Description
Reminiscent of Raffaello but with different flavors, these coconut peppermint truffles with raspberries and pistachios are an easy-to-make and delicious festive sweet treat. Sugar-free, gluten-free, lectin-free, and vegan, these peppermint truffles made with wholesome ingredients are a much healthier alternative to any Christmas candy.
Ingredients
- 1 1/4 cup shredded coconut
- 1/3 cup pistachio butter
- 1/2 cup freeze-dried raspberries + more for decorating
- 2 big Medjool dates, chopped
- 1/4 teaspoon pure peppermint extract
- 1 teaspoon vanilla extract
- pinch of salt
- 100 grams dark chocolate (90%), chopped
- For decoration (about 2 tablespoons of each): shredded coconut, finely ground pistachios, ground freeze-dried raspberries
Instructions
- Mix the coconut, pistachio, raspberries, dates, peppermint, and vanilla in a food processor.
- Take out in a bowl, and make small balls with the composition. Even if it seems crumbly, it will stick together. Put them in the fridge for 1 hour.
- Warm the chocolate in a small saucepan, on very low heat, until melted.

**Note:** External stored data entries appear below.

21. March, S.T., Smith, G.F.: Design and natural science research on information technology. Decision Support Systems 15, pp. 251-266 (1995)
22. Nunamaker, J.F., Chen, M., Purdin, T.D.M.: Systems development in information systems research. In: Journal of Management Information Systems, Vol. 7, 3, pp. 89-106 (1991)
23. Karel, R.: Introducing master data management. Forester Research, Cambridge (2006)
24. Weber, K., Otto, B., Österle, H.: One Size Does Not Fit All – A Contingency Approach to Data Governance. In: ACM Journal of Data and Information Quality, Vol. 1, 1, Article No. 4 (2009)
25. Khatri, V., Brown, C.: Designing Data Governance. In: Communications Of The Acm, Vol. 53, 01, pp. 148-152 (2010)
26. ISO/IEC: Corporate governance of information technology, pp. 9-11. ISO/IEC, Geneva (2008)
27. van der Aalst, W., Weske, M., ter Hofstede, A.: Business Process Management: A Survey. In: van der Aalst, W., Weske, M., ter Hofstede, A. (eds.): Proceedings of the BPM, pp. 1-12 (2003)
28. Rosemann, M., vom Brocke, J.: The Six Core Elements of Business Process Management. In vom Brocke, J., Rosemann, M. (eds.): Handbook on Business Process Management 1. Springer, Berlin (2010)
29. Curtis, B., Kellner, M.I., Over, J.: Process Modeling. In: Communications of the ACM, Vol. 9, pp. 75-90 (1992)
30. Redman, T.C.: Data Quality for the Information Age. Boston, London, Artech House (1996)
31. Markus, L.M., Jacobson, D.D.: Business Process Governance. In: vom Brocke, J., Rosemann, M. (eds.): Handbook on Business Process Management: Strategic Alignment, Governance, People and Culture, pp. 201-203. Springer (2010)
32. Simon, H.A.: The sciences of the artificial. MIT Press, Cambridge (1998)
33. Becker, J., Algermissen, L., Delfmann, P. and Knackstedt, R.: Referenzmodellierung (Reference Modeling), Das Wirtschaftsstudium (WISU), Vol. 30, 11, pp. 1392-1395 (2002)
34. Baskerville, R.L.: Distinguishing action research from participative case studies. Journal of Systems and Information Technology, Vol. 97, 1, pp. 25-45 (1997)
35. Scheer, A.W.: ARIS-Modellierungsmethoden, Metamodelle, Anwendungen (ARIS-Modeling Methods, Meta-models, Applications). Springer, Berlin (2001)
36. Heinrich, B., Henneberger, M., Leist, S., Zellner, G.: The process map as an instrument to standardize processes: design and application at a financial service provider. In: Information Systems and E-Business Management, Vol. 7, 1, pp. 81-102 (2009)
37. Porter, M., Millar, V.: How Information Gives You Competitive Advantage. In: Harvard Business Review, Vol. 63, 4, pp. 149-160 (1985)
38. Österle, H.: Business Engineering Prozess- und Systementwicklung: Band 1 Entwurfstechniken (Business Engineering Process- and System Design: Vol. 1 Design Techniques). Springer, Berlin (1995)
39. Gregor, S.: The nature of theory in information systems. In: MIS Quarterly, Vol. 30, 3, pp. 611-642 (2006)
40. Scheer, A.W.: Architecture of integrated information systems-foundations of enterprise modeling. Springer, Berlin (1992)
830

- Coat the truffles in the melted chocolate and sprinkle with the three toppings: raspberries, coconut, and pistachio.
- Refrigerate before serving, or freeze.
Notes
If the freeze-dried raspberries are whole, ground them in a food processor for decoration. Also, ground a few pistachios to almost powder for sprinkling on top of the truffles. You can make these truffles in advance and freeze them.